▶ _Short exercise_
Reproduce verbatim the stretch of the data below that runs from the line containing "scientific name: Campanula cervicaria" through the line containing "family: Asparagaceae". Include both of those lines.

▶ _Source data_

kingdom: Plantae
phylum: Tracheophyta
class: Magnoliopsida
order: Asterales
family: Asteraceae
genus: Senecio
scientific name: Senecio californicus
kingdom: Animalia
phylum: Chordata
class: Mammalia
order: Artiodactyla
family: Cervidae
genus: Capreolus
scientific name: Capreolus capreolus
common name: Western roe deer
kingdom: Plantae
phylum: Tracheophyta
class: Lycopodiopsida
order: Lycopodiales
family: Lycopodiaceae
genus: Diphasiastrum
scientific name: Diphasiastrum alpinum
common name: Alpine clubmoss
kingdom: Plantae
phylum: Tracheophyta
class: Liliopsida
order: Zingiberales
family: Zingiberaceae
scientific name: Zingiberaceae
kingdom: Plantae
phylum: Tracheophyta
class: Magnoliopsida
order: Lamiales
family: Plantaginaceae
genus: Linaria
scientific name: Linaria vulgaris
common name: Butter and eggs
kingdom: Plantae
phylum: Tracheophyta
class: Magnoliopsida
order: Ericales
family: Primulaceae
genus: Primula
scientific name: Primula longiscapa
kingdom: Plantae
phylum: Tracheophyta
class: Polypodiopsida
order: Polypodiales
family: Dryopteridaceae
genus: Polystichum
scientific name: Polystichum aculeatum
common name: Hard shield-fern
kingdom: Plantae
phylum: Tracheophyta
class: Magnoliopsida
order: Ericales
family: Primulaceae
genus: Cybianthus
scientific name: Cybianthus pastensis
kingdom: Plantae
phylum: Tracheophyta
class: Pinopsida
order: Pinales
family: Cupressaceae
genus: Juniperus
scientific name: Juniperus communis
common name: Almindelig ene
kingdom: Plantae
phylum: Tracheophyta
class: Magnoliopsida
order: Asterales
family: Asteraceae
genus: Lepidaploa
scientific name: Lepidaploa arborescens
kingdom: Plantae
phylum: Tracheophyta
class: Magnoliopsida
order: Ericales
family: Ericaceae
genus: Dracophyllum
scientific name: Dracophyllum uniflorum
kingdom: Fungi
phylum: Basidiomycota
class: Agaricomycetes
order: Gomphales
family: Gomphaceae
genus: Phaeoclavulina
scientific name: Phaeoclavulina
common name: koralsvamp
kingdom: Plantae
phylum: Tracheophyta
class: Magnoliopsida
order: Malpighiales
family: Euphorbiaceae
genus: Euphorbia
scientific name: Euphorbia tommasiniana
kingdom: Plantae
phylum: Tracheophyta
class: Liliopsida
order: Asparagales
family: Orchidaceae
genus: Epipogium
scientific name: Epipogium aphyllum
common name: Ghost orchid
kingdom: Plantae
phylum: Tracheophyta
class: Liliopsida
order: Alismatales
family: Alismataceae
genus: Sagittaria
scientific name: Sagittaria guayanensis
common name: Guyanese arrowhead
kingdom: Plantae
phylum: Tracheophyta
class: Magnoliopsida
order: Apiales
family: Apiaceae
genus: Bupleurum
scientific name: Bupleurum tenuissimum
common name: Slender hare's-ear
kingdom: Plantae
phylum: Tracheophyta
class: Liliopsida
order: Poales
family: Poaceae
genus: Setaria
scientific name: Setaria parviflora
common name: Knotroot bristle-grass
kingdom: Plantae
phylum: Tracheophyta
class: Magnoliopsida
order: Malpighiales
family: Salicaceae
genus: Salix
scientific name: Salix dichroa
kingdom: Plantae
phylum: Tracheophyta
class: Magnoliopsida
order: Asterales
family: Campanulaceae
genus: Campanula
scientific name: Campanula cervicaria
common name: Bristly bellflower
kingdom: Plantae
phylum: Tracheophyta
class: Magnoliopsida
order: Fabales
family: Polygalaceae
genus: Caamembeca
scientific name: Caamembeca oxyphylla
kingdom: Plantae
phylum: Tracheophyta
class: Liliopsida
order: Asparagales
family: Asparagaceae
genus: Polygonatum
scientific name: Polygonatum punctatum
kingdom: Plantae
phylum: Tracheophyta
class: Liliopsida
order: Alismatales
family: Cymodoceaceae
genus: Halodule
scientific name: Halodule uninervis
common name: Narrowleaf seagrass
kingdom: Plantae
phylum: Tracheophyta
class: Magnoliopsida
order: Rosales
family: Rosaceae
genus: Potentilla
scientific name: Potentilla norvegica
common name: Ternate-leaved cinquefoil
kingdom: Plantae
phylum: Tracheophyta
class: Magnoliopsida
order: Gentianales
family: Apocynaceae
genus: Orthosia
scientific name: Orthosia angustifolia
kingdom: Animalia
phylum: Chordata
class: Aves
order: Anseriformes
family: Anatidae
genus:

▶ _Solution to this exercise_
scientific name: Campanula cervicaria
common name: Bristly bellflower
kingdom: Plantae
phylum: Tracheophyta
class: Magnoliopsida
order: Fabales
family: Polygalaceae
genus: Caamembeca
scientific name: Caamembeca oxyphylla
kingdom: Plantae
phylum: Tracheophyta
class: Liliopsida
order: Asparagales
family: Asparagaceae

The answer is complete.